Pbc(parent=<StructureData_prototype: uuid: faf8f216-f8f2-4bab-8d0a-2653da2956cf (unstored)>, value=[True, False, True])

In [142]:
structure.properties.pbc.value=5

TypeError: "Pbc" is immutable and does not support item assignment

In [143]:
structure.properties =  0
print(structure.properties)

AttributeError: Cannot change the value of a read-only attribute

### Get the lists of supported and defined properties

In [144]:
structure.properties.get_defined_properties()

['pbc']

In [145]:
structure.properties.get_valid_properties()

{'pbc'}

#### Trying to set some unsupported property:

In [146]:
structure = StructureData_prototype(
        ase=atoms,
        properties={
                'pbc': {'value':[True,False,True]},
                'unsupported_property':{} 
        })

NotImplementedError: Property 'unsupported_property' is not yet supported.
Supported properties are: {'pbc'}

#### Custom properties definition:

How should be the format? 

- something that can be stored in the database
- some template? maybe we should provide a class name CustomProperty, which has already pre-defined inputs...

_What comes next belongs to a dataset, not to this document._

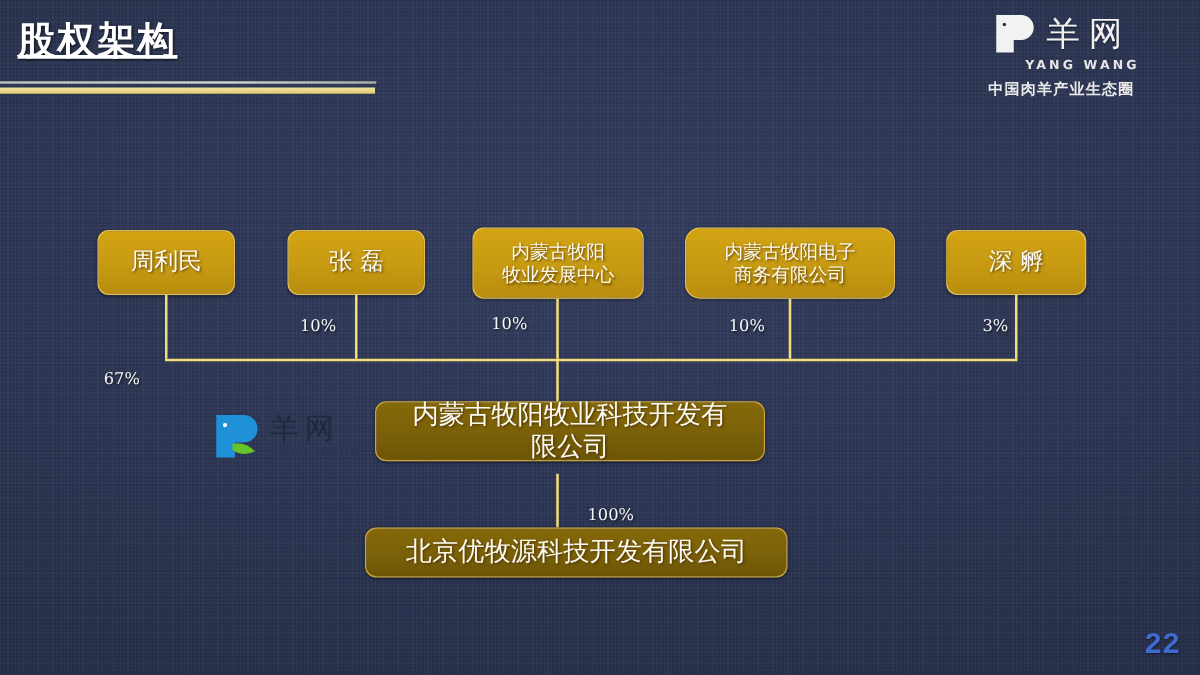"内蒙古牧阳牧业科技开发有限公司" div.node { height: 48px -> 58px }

#### Type checking for the `properties` input and its content

In [147]:
structure = StructureData_prototype(
        ase=atoms,
        properties=[('pbc',{'value':[True,False,True]})])

ValueError: The `properties` input is not of the right type. Expected '<class 'dict'>', received '<class 'list'>'.

In [148]:
structure = StructureData_prototype(
        ase=atoms,
        properties={
                'pbc': [{'value':[True,False,True]}],
        })

ValueError: The 'pbc' value is not of the right type. Expected '<class 'dict'>', received '<class 'list'>'.

### Using the classmethod `from_string` to obtain the right pbc format

We have to call it from an instance of the `StructureData`. 
This is due to the fact that the `properties` attribute is properly created only when we create and instance of the StructureData.

In [151]:
print(StructureData_prototype().properties.pbc.from_string("3D"))
print(StructureData_prototype().properties.pbc.from_string("0D"))

{'value': [True, True, True]}
{'value': [False, False, False]}